I'm writing a lot about the mythology surrounding intuition, and common sense, and I wanted to expose some of where my own intuitions come from. In particular, it's no secret that I'm borderline ignoramus when it comes to mathematics. I've been working hard in recent months to rectify some of that, but it's mostly been in the course of researching this post so that I can describe in a technical manner how my intuitions intersect with reality and the technical language. I don't need Fourier's Theorem to understand composite wave construction, interference fringes, uncertainty, superposition and so on, but I need Fourier's Theorem to talk about why it makes sense to me without it.
So, I've written a fair bit about this in the past, about things like how waves work, how they combine, how interference works, how harmony works, etc. I've also written a good lot about quantum mechanics, and how the de Broglie relations show symmetry between physical observables.
So, in this post - one of several pinging about my somewhat lepidopteran brain - I'm describing the anatomy of a wave. Previously, I've shown what overlaying sine waves looks like with their structure intact, like this:

This diagram was constructed, of course, for a very specific purpose, namely to show that the periodicity in any regular confluence of wave forms explained harmony. This post will essentially conduct a complete anatomical examination of a wave, and then a population of waves, and then the evolution of waves. It's going to be a pfrankinfrickinwetdreamstein of a com,plete explanation of the universe, including the Big Bang, cosmic inflation, baryon acoustic oscillations in the CMBR, Turing's analysis of the distribution of pigmentation in animal pelts, why Peter Andre is an unmusical, talentless waste of bandwidth, climate change, my the universe is - all at the same time - periodic, random, predictable and chaotic, why guitar pickups hum and where the hum comes from, why photons, and light, and electrons, and charge, and protons and matter and all the whole fucking shitshow is fuck all but waves.
The rubes were all blown away when Max fucking Tegmark said the entire universe was numbers. He was talking shit. He thought that because the universe can be quantified. And why can it be quantified?
Because π.
I know, right? The physics bods and maffs geeks will already see where I'm going, I suspect.
I've done very little about the ubiquitous myth that Einstein "predicted gravitational waves in his 1915 paper on General Relativity", which just ain't true, by a long, long stretch*, so that's my opening gambit, but what I need help with is this.
I have oodles of examples of where waves manifest in reality. Where I need help is in identifying areas I haven't come across where waves are a fundamental part of somebody's thinking but in which they might not have made the connection to all the things that waves and wave equations explain. I'm reluctant to make a list of the terrain I'm going to cover because, in my considerable study of what happens to humans when asked to think of an example of something that excludes part of the terrain, the terrain ends up less complete by considerably less than the excluded amount†. If it isn't obvious whether such an explanation might apply, there's a simple question to ask:
Is this a distributed process?
If there's a distributed process you can understand, it can best be modelled as waves.

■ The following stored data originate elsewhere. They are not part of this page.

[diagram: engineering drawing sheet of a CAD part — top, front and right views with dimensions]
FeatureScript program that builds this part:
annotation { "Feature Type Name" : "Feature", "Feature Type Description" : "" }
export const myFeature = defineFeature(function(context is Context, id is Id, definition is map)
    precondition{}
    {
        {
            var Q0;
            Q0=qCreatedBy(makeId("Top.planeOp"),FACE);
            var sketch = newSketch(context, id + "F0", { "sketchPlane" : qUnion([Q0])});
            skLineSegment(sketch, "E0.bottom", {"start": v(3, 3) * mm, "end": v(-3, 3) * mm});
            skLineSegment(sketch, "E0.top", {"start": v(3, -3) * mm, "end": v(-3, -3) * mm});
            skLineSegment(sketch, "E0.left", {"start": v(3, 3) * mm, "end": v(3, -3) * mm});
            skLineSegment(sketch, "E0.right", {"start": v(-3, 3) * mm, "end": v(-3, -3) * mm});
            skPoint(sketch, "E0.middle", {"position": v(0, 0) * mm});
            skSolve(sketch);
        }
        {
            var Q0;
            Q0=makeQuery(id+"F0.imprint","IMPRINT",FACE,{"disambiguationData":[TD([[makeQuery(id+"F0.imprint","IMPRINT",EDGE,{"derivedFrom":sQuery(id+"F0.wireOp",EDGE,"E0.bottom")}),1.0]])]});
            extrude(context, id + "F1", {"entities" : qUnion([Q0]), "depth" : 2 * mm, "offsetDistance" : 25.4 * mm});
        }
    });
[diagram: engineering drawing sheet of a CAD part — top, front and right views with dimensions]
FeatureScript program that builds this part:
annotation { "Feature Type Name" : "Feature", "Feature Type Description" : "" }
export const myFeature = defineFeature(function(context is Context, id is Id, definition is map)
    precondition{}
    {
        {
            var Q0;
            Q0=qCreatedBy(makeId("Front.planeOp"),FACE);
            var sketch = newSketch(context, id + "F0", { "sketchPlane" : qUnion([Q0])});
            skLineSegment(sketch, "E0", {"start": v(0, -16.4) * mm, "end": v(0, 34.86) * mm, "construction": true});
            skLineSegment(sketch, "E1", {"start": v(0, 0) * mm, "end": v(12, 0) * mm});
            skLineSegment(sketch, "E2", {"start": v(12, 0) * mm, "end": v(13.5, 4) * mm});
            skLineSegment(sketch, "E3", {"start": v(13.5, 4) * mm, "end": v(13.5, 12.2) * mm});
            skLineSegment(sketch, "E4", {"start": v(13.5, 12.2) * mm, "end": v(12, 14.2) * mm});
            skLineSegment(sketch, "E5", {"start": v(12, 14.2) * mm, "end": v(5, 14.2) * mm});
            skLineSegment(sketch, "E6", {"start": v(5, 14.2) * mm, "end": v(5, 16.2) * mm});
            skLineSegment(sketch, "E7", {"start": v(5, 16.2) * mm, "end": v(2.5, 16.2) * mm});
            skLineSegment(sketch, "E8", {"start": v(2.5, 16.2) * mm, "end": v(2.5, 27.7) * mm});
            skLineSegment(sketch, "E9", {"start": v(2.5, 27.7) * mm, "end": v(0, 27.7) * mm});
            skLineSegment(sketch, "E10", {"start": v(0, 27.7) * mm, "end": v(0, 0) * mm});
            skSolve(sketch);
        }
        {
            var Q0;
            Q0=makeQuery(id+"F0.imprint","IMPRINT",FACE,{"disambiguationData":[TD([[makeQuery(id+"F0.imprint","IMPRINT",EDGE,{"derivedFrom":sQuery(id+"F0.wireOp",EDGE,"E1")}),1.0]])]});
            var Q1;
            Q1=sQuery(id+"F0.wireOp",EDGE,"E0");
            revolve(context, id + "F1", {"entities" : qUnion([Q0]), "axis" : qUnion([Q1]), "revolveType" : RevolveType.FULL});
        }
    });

If it looks necessary, I'll ask for strict moderation. This shouldn't be a remotely contentious topic, and it's aimed primarily at extending my understanding so that I can extend that understanding to my meagre but dedicated readership. Please respect the intent. PM me if you have objections, or start a peanut gallery thread if you think it should be public, though I won't be drawn in public into answers that might influence people's thoughts.
*there have been a couple of really good books about fake knowledge released in the last few years; Fake History, by Otto English, is truly excellent, and especially explodes many of the myths about 'Tommy spirit' and all the WWII hurrah camaraderie bullshit that drives a lot of the Brexit narrative. There are other examples. Among the many ideas for a book I've toyed with over the years since it became clear that my original idea was going to be a problem was one entitled 'Fake Science: Things Everybody Knows About Science That Just Ain't True', but it was too big, so I tried to trim it, and got down to 'Fake Physics:...'. Eventually I got down to 'Fake Einstein:...' and it was still a colossal undertaking. I still might take some iteration of this on one day, but my focus is elsewhere for the moment.
† I'd be happy to answer any questions here by PM. I tried something like this elsewhere recently on a forum run by a former member here, and the response just made me feel like I was trying to sneak up somebody's scrotum, or that I had some trollish motivation. I'm hoping my motivations are understood sufficiently here at least to avoid that sort of thing, but PM me and I'll answer any pertinent questions as long as it doesn't impact the responses. This is a principle garnered over many years of research into human behaviour, and in particular study on human reactions to cognitive stimuli‡. If anybody has doubts, ask about me. I'm serious, and this neither a trivial question nor a trivial undertaking. I'm really trying to learn as much as I can to do the best job I can at presenting it. I'm still truly aiming at finishing a book, if it kills me.
‡some members may remember my button experiment, wherein I had an image in my signature with a big red button and the caption 'do not push this big red button' and how many clicks it registered in a very short space of time.